Data extracted from a collection
┌──

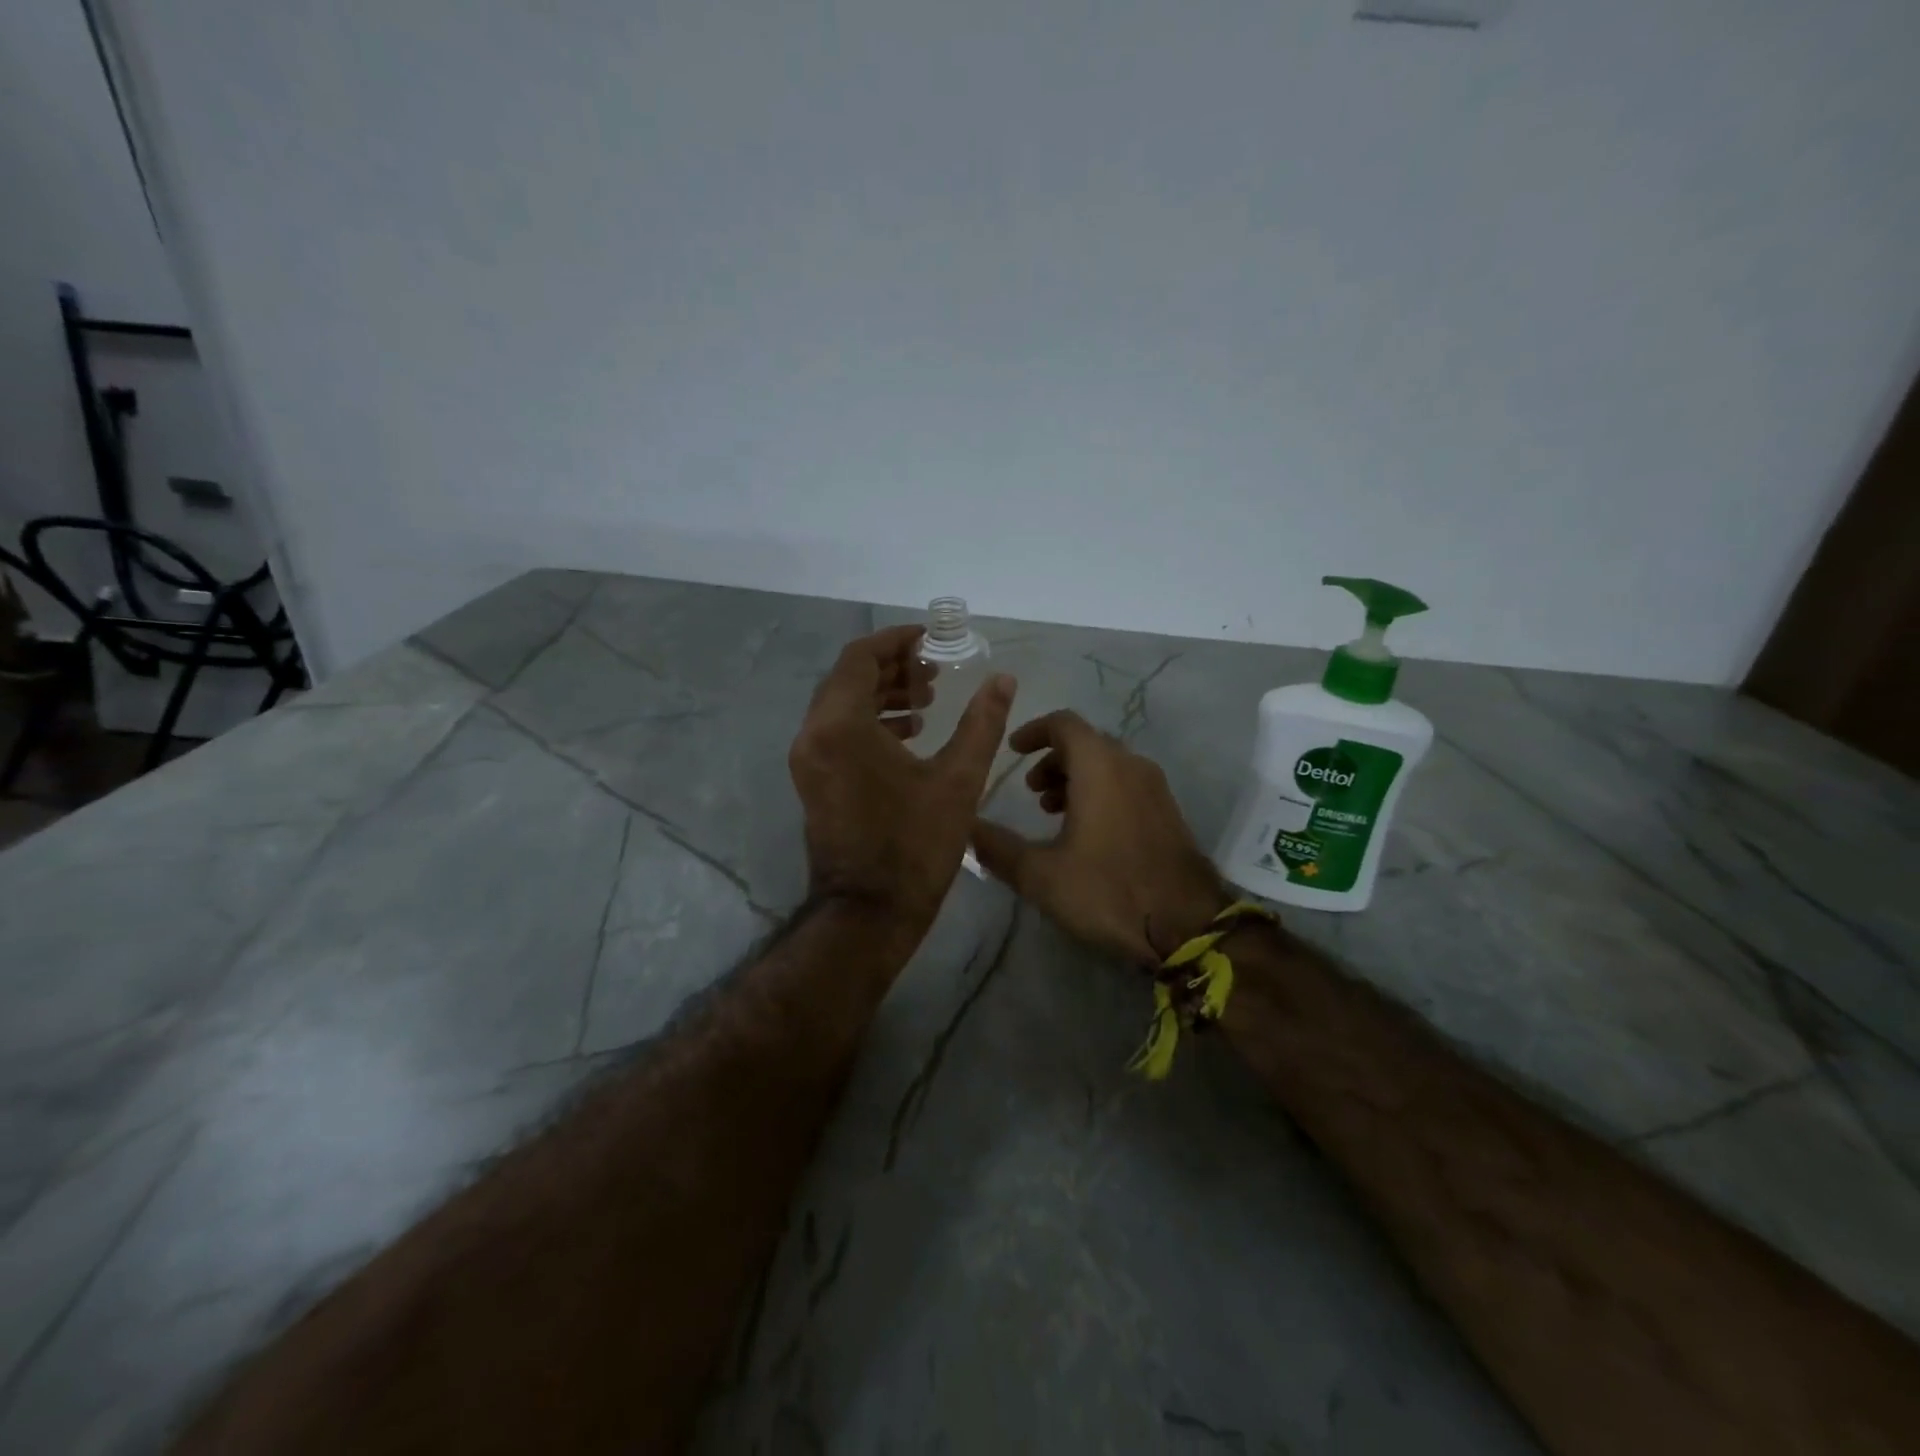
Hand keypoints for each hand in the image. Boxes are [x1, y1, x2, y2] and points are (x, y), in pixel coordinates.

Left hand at [789, 625, 1016, 937]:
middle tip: (935, 673)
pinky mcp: (813, 780)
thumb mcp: (958, 780)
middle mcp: (814, 735)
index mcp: (841, 726)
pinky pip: (837, 732)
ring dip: (883, 695)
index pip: (860, 658)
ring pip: (842, 705)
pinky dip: (870, 722)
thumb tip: (1002, 679)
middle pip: (849, 679)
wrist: (869, 911)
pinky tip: (911, 733)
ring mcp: (808, 760)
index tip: (930, 640)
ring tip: (928, 701)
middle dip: (893, 668)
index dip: (896, 641)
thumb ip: (982, 722)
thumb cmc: (915, 844)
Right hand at [971, 710, 1230, 964]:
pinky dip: (1101, 792)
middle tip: (1030, 791)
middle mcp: (1131, 765)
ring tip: (1053, 811)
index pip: (1064, 723)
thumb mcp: (1041, 875)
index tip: (1012, 750)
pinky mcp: (1169, 812)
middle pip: (1086, 743)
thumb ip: (998, 848)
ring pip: (1108, 765)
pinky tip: (1087, 832)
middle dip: (1053, 759)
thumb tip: (966, 828)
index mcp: (1100, 766)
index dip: (1033, 731)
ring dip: (1076, 778)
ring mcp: (1155, 788)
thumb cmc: (1109, 891)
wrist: (1188, 926)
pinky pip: (1127, 784)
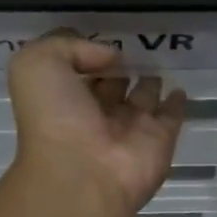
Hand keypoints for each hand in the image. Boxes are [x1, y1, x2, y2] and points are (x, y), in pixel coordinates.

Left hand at [7, 31, 186, 216]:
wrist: (82, 177)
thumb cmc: (54, 119)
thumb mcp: (37, 65)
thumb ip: (68, 46)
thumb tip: (111, 56)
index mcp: (65, 99)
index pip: (80, 71)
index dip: (89, 54)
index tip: (105, 40)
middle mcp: (97, 114)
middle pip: (112, 85)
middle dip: (120, 68)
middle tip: (136, 47)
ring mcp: (130, 129)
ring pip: (142, 99)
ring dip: (149, 82)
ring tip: (159, 61)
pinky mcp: (160, 140)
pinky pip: (171, 116)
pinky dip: (176, 103)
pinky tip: (179, 89)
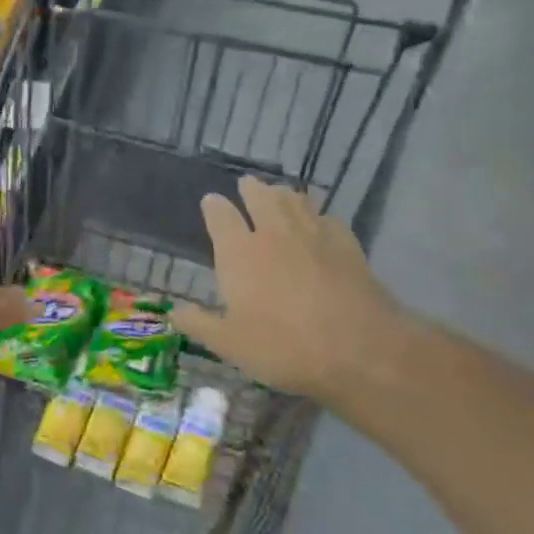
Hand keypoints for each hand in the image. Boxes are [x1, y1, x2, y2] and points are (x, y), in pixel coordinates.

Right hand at [172, 177, 409, 406]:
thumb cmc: (283, 346)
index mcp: (239, 252)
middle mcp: (274, 234)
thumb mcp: (230, 344)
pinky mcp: (347, 245)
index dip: (213, 206)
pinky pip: (328, 218)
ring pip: (296, 201)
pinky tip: (319, 221)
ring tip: (278, 193)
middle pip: (261, 197)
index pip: (221, 216)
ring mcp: (314, 235)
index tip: (210, 200)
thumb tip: (174, 311)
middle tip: (247, 184)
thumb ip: (200, 323)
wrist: (360, 349)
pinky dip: (318, 214)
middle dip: (251, 189)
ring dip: (283, 194)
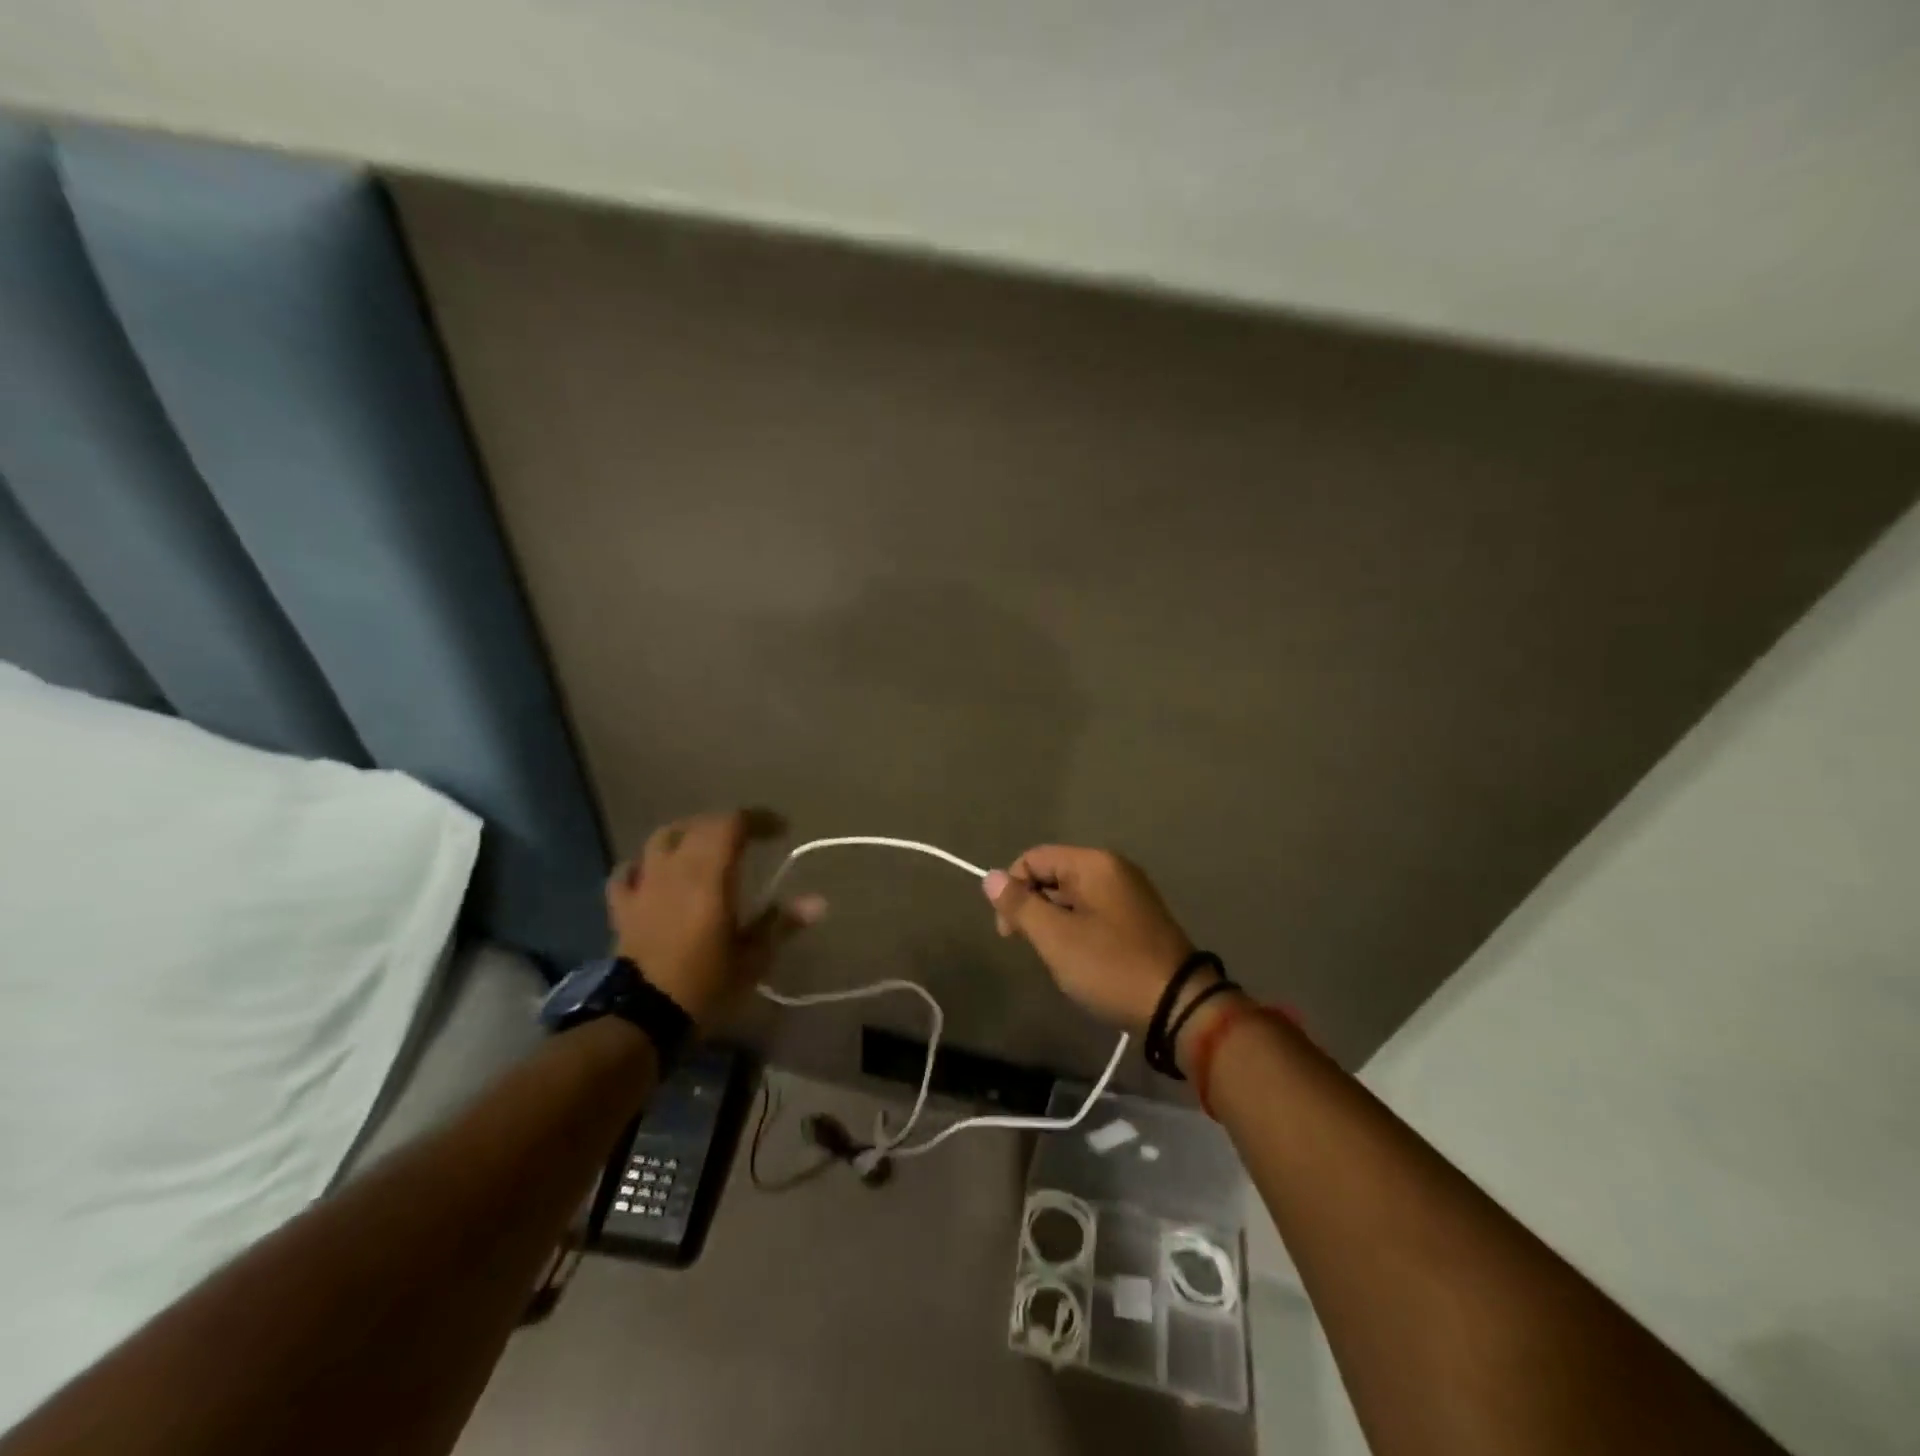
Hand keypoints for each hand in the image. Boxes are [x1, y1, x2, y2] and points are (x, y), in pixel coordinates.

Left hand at [607, 809, 825, 1029]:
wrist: (641, 1018)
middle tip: (750, 839)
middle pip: (700, 826)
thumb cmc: (705, 984)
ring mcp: (645, 886)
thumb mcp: (753, 958)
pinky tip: (653, 873)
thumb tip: (819, 902)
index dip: (759, 819)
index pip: (733, 824)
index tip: (780, 830)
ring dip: (687, 834)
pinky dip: (643, 865)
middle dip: (728, 825)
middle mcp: (676, 869)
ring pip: (662, 839)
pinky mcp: (623, 908)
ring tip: (704, 846)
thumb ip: (781, 923)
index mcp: (710, 875)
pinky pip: (627, 873)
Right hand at [982, 846, 1197, 1032]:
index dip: (1013, 889)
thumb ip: (1020, 905)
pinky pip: (1094, 911)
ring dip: (1055, 922)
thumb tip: (990, 877)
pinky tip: (1081, 959)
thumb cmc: (1111, 966)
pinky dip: (1078, 929)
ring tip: (1059, 958)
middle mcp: (1114, 868)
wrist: (1178, 1006)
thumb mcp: (1056, 938)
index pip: (1034, 858)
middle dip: (1034, 908)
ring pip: (1072, 896)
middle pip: (1054, 874)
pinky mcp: (1138, 918)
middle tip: (1034, 948)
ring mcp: (1130, 893)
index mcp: (1094, 863)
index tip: (1009, 932)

└──

→ Exercise brief:
A faithful copy of the data is required: each word kept, each picture omitted.

→ Task solution:
Hand keypoints for each hand in the image. Boxes are [x1, y1, x2, y2] and points are (x, y), in pixel coordinates.

Left hand at [789, 625, 1016, 937]:
middle tip: (935, 673)
pinky mcp: (813, 780)
thumb mcp: (958, 780)
middle mcp: (814, 735)
index mcp: (841, 726)
pinky pip: (837, 732)
ring dip: (883, 695)
index pip: (860, 658)
ring pip: (842, 705)
pinky dip: (870, 722)
thumb tip: (1002, 679)
middle pip: (849, 679)
wrist: (869, 911)
pinky tip: (911, 733)
ring mcp: (808, 760)
index tip: (930, 640)
ring tip: (928, 701)
middle dip: (893, 668)
index dip: (896, 641)
thumb ip: (982, 722)
thumb cmc: (915, 844)
Right hand at [971, 710, 1230, 964]:
pinky dip: (1101, 792)
middle tip: (1030, 791)
middle mcp: (1131, 765)
ring tip: (1053, 811)
index pip: (1064, 723)
thumb mcp: (1041, 875)
index tip: (1012, 750)
pinky mcp: (1169, 812)
middle pip: (1086, 743)
thumb ip: (998, 848)
ring pip: (1108, 765)
pinky tip: (1087, 832)
middle dip: (1053, 759)
thumb tip: (966, 828)
index mcp: (1100, 766)
index dip: (1033, 731)
ring dip: (1076, 778)
ring mcp: (1155, 788)
thumb cmc: (1109, 891)
wrist: (1188, 926)
pinky pip: (1127, 784)
Hand keypoints for each hand in the image. Boxes are [x1, y1, x2, y2] and points are (x, y), in pixel coordinates.

Left hand at [7, 31, 186, 216]:
wrist: (82, 177)
thumb cmc: (54, 119)
thumb mcp: (37, 65)
thumb ip: (68, 46)
thumb tip: (111, 56)
index mcp: (65, 99)
index pip: (80, 71)
index dip: (89, 54)
index tip: (105, 40)
middle mcp: (97, 114)
middle pip: (112, 85)
middle dip: (120, 68)
middle tip: (136, 47)
ring mcp: (130, 129)
ring pip: (142, 99)
ring dip: (149, 82)
ring tip: (159, 61)
pinky mcp: (160, 140)
pinky pip: (171, 116)
pinky dip: (176, 103)
pinky tip: (179, 89)
Hand keypoints for each hand in the image. Boxes are [x1, y1, x2, y2] and points are (x, y), in pixel coordinates.

Right hand at [172, 177, 409, 406]:
thumb cmc: (283, 346)
index mcp: (239, 252)
middle mcp: (274, 234)
thumb mcp: (230, 344)
pinky mcp: (347, 245)
index dip: (213, 206)
pinky pip: (328, 218)
ring pip: (296, 201)
pinky tip: (319, 221)
ring tip: (278, 193)
middle pip: (261, 197)
index pip: (221, 216)
ring mcp: (314, 235)
index tip: (210, 200)
thumb tip: (174, 311)
middle tip: (247, 184)
thumb ip: (200, 323)
wrist: (360, 349)
pinky dip: (318, 214)
middle dip: (251, 189)
ring dip: (283, 194)
Hand keypoints for each hand in the image. Boxes are [x1, y1, x2, y2] and points are (x, y), in pixel coordinates.

Left hand at [607, 809, 825, 1029]:
wrist: (641, 1018)
middle tip: (750, 839)
middle pip: (700, 826)
thumb cmc: (705, 984)
ring mcp: (645, 886)
thumb mcp: (753, 958)
pinky tip: (653, 873)
thumb tip: (819, 902)
index dip: (759, 819)
index pip: (733, 824)
index tip: (780, 830)
ring dip: (687, 834)
pinky dip: (643, 865)
middle dip: (728, 825)
middle mcp: (676, 869)
ring pip: (662, 839)
pinky mcp: (623, 908)
ring tip: (704, 846)
thumb ip: (781, 923)
index mcp: (710, 875)
pinky pip: (627, 873)
Right hand at [982, 846, 1197, 1032]:
index dip: (1013, 889)
thumb ip: (1020, 905)
pinky pip: (1094, 911)
ring dip: (1055, 922)
thumb tip: (990, 877)
pinky tip: (1081, 959)
thumb cmc: (1111, 966)
pinky dip: (1078, 929)
ring tip: (1059, 958)
middle mcp: (1114, 868)
wrist: (1178, 1006)
thumb mcp: (1056, 938)
index pip: (1034, 858)
middle dip: (1034, 908)
ring pip: (1072, 896)
middle pip: (1054, 874)
pinky mcp: (1138, 918)
middle tip: (1034, 948)
ring mcp: (1130, 893)
index mcp: (1094, 863)
index tip: (1009, 932)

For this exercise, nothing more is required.